FRANKFURT (Reuters) – The European Central Bank should raise its deposit rate back into positive territory this year, French central bank chief Francois Villeroy de Galhau said on Friday, comments that point to his support for at least three rate hikes in 2022.
The ECB has been moving slowly to remove support this year but record high inflation and surging longer-term price expectations have prompted a growing number of policymakers to advocate a quicker end to nearly a decade-long experiment with unconventional support.
In a first step, the ECB should end bond purchases at the end of June, then raise its minus 0.5% deposit rates in “the next few” policy meetings, Villeroy said, declining to specify his preferred lift-off date.
A host of policymakers have recently made the case for a move already in July, with little push-back from policy “doves,” suggesting that a summer rate hike is now the most likely option.
“I would rather set a marker a bit further down the road: barring unforeseen new shocks, I would think it reasonable to have entered positive territory by the end of this year,” Villeroy, an influential voice on the ECB’s Governing Council, said in a speech.
With the deposit rate at -0.5%, getting back into positive territory would suggest at least three 25-basis-point rate hikes, including the ECB’s first increase since 2011, if the ECB followed the “gradual” approach advocated by Villeroy.
The bank should then gradually move its nominal interest rate towards the “neutral” level, which is between 1% and 2%, a full percentage below the U.S., Villeroy added.
High inflation, including a rise in longer-term inflation bets is the main reason for the rate rises as recent surveys suggest that expectations are “less and less” anchored around the ECB’s 2% target.
De-anchoring, in central bank jargon, is a worrisome phenomenon when price growth expectations rise as investors start doubting the central bank’s resolve to get inflation back to its target.
Rate hikes could also help the euro regain some strength against the dollar as currency weakness lifts imported inflation.
“The level of the euro matters significantly for imported inflation,” Villeroy said. “A euro that is too weak would go against our price stability objective.”

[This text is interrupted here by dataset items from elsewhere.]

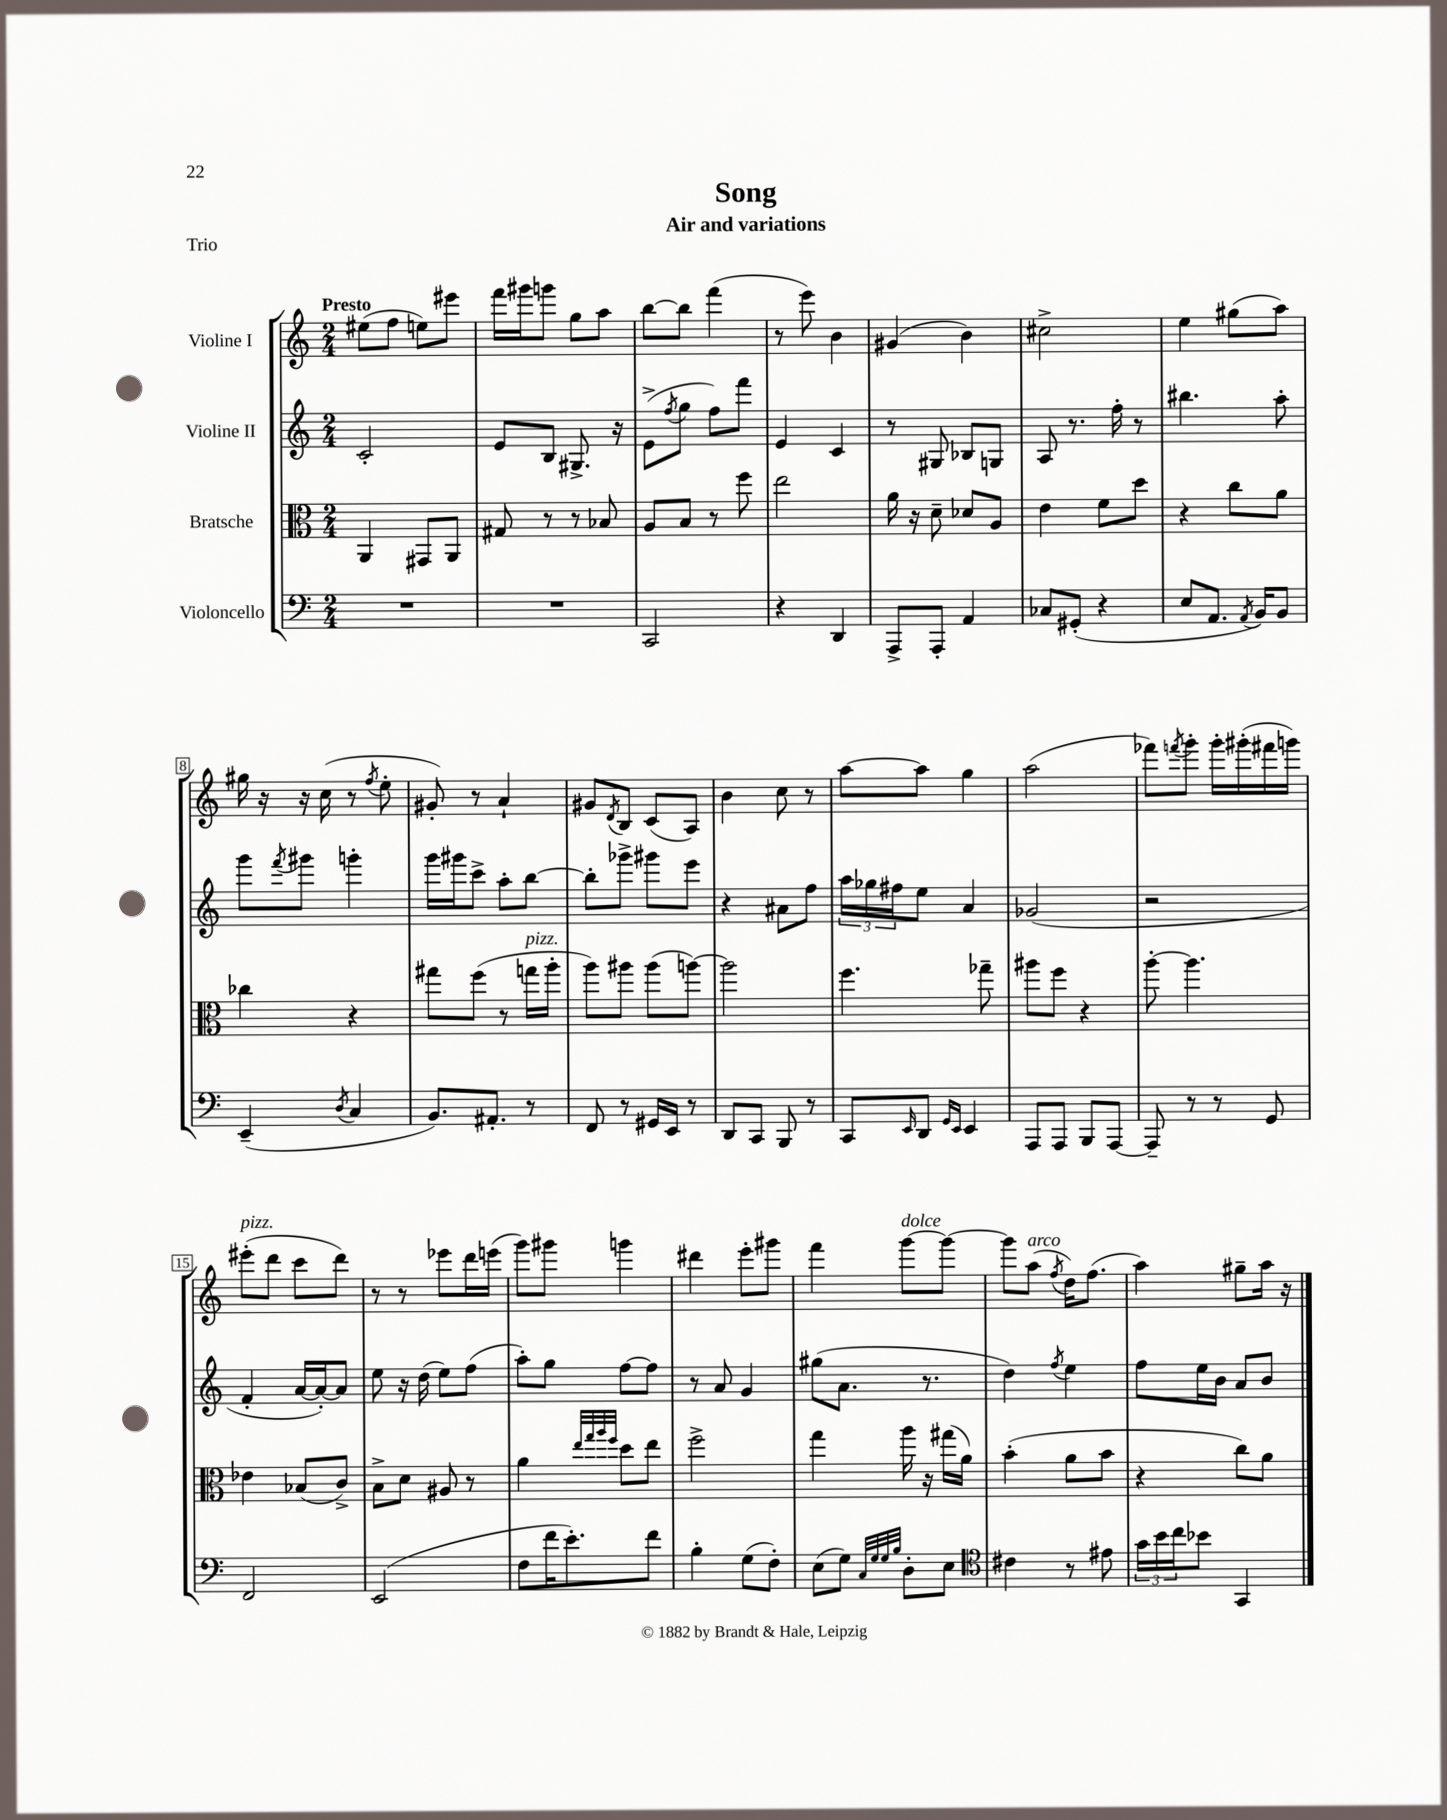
\header { title = "Song" subtitle = "Air and variations" piece = "Trio" }
<<
\new StaffGroup <<
\new Staff = "s0" \with { instrumentName = "Violine I" } {
    \clef treble \key c \major \numericTimeSignature \time 2/4 \tempo "Presto"
    eis''8( f''8 e''8) eis'''8 |
    f'''16 gis'''16 g'''8 g''8 a''8 |
    b''8~ b''8 f'''4( |
    r8 e'''8) b'4 |
    gis'4( b'4) |
    cis''2-> |
    e''4 gis''8( a''8) |
    gis''16 r16 r16 c''16( r8 \acciaccatura { f''8 } e''8-. |
    gis'8-.) r8 a'4-! |
    gis'8 \acciaccatura { d'8 } b8 c'8( a8) |
    b'4 c''8 r8 |
    a''8~ a''8 g''4 |
    a''2( |
    fes'''8) \acciaccatura { f'''8 } g'''8-. g'''16-. gis'''16-.( fis'''16 g'''16) |
    eis'''8-.^\markup { \italic "pizz." }( d'''8 c'''8 d'''8) |
    r8 r8 ees'''8 d'''16 e'''16( |
    g'''8) gis'''8 g'''4 |
    dis'''4 e'''8-. gis'''8 |
    f'''4 g'''8~^\markup { \italic "dolce" } g'''8~ |
    g'''8 a''8^\markup { \italic "arco" }( \acciaccatura { f''8 } d''16) f''8.( |
    a''4) gis''8-- a''16 r16 \bar "|." |
}
\new Staff = "s1" \with { instrumentName = "Violine II" } {
    \clef treble \key c \major \numericTimeSignature \time 2/4
    c'2-. |
    e'8 b8 gis8.-> r16 |
    e'8->( \acciaccatura { f''8 } g''8 f''8) f'''8 |
    e'4 c'4 |
    r8 gis8 bes8 g8 |
    a8 r8. f''16-. r8 |
    bis''4. a''8-. |
    g'''8 \acciaccatura { f'''8 } gis'''8 g'''4-. |
    g'''16 gis'''16 c'''8-> a''8-. b''8~ |
    b''8-. ges'''8-> gis'''8 e'''8 |
    r4 ais'8 f''8 |
    \tuplet 3/2 { a''16 ges''16 fis''16 } e''8 a'4 |
    ges'2( |
    r2 |
    f'4-. a'16~ a'16~-.) a'8 |
    e''8 r16 d''16( e''8) f''8( |
    a''8-.) g''8 f''8~ f''8 |
    r8 a'8 g'4 |
    gis''8( a'8. r8. |
    d''4) \acciaccatura { f''8 } e''4 |
    f''8 e''16 b'16 a'8 b'8 \bar "|." |
}
\new Staff = "s2" \with { instrumentName = "Bratsche" } {
    \clef alto \key c \major \numericTimeSignature \time 2/4
    a,4 gis,8 a,8 |
    gis8 r8 r8 bes8 |
    a8 b8 r8 f''8 |
    e''2 |
    a'16 r16 d'8-- des'8 a8 |
    e'4 f'8 d''8 |
    r4 c''8 a'8 |
    ces''4 r4 |
    gis''8 f''8( r8 g''16^\markup { \italic "pizz." } a''16-. |
    a''8) ais''8 ais''8( a''8~) |
    a''2 |
    f''4. ges''8-- |
    ais''8 f''8 r4 |
    a''8~-. a''4. |
    ees'4 bes8( c'8->) |
    b8-> d'8 ais8 r8 |
    a'4 \grace { e''32 g''32 a''32 f''32 } d''8 e''8 |
    f''2-> |
    g''4 a''16 r16 gis''16( a'16) |
    b'4-.( a'8 b'8 |
    r4 c''8) a'8 \bar "|." |
}
\new Staff = "s3" \with { instrumentName = "Violoncello" } {
    \clef bass \key c \major \numericTimeSignature \time 2/4
    R2 |
    R2 |
    c,2 |
    r4 d,4 |
    a,,8-> a,,8-. a,4 |
    ces8 gis,8-.( r4 |
    e8 a,8. \acciaccatura { a,8 } b,16) b,8 |
    e,4--( \acciaccatura { d8 } c4 |
    b,8.) ais,8.-. r8 |
    f,8 r8 gis,16 e,16 r8 |
    d,8 c,8 b,,8 r8 |
    c,8 \grace { e,16 } d,8 \grace { g,16 e,16 } e,4 |
    a,,8 a,,8 b,,8 a,,8~ |
    a,,8-- r8 r8 g,8 |
    f,2 |
    e,2( |
    f8 f'16 e'8.-.) f'8 |
    b4-. g8( f8-.) |
    e8( g8) \grace { c32 g32 g32 b32 } d8-. e8 |
    \clef tenor cis'4 r8 eis'8 |
    \tuplet 3/2 { g'16 b'16 c''16 } bes'8 g,4 \bar "|." |
}
>>
>>
\layout { \context { \Score \override BarNumber.stencil = #(make-stencil-boxer 0.1 0.3 ly:text-interface::print) } }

To help markets cope with the reduction of ECB support, Villeroy said the ECB could offer a new longer-term refinancing operation to banks.
Villeroy also suggested a new approach to tackling a potential surge in the spread between the yields of euro zone members.
It could agree to buy bonds for a limited time with the explicit commitment to sell them once the turbulence is over. Or it could absorb the liquidity injected through a liquidity off-setting operations, much like it did in its earlier Securities Markets Programme.